Meta Reinforcement Learning for Multi-Task Offloading in Vehicular Edge Computing

Mobile edge computing has been a promising solution to enable real-time service in vehicular networks. However, due to high dynamics of mobile environment and heterogeneous features of vehicular services, traditional expert-based or learning-based strategies has to update handcrafted parameters or retrain learning model, which leads to intolerant overhead. Therefore, this paper investigates the problem of multi-task offloading (MTO), where there exist multiple offloading scenarios with varying parameters, such as task topology, resource requirement and transmission/computation capability. The objective is to design a unified solution to minimize task execution time under different MTO scenarios. Accordingly, we develop a Seq2seq-based Meta Reinforcement Learning algorithm for MTO (SMRL-MTO). Specifically, a bidirectional gated recurrent units integrated with attention mechanism is designed to determine offloading action by encoding sequential offloading actions and showing different preferences to different parts of input sequence.

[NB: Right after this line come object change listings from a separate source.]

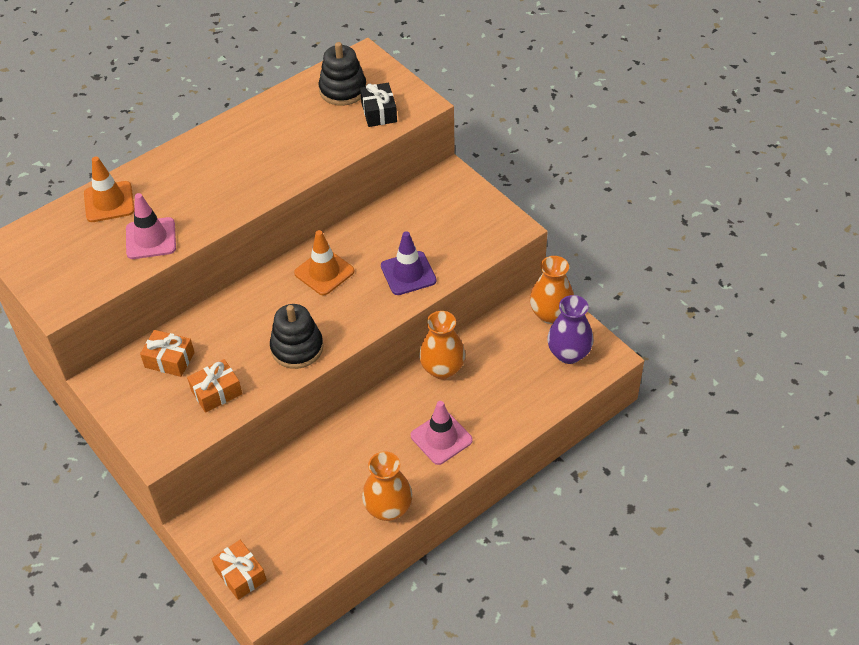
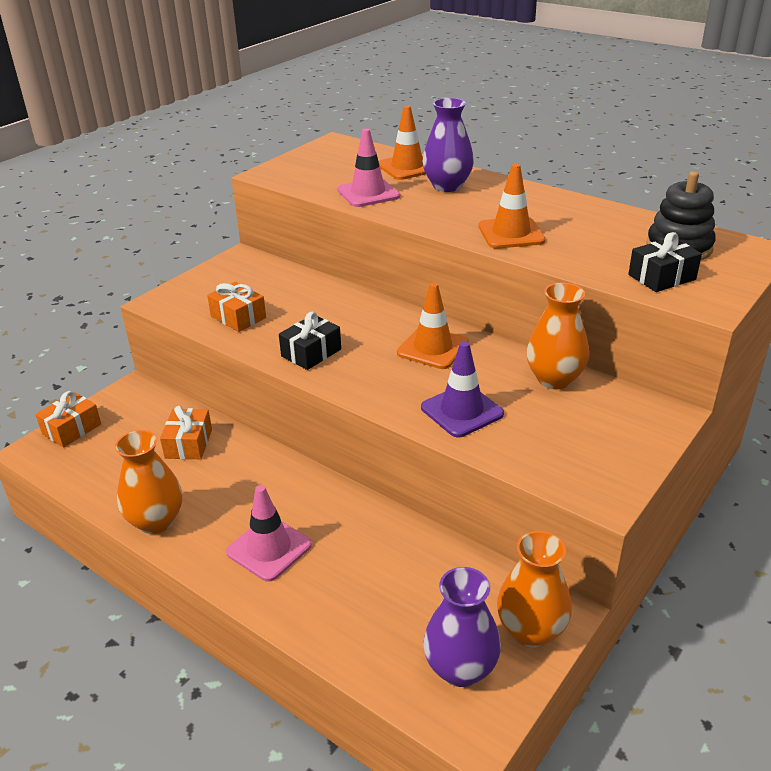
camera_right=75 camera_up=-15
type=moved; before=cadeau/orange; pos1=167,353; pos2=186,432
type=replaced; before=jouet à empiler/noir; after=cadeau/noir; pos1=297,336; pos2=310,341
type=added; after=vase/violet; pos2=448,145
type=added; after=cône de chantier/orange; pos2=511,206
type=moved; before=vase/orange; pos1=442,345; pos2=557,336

Particularly, a meta reinforcement learning framework is designed based on model-agnostic meta learning, which trains a meta policy offline and fast adapts to new MTO scenario within a few training steps. Finally, we conduct performance evaluation based on task generator DAGGEN and realistic vehicular traces, which shows that the SMRL-MTO reduces task execution time by 11.36% on average compared with greedy algorithm.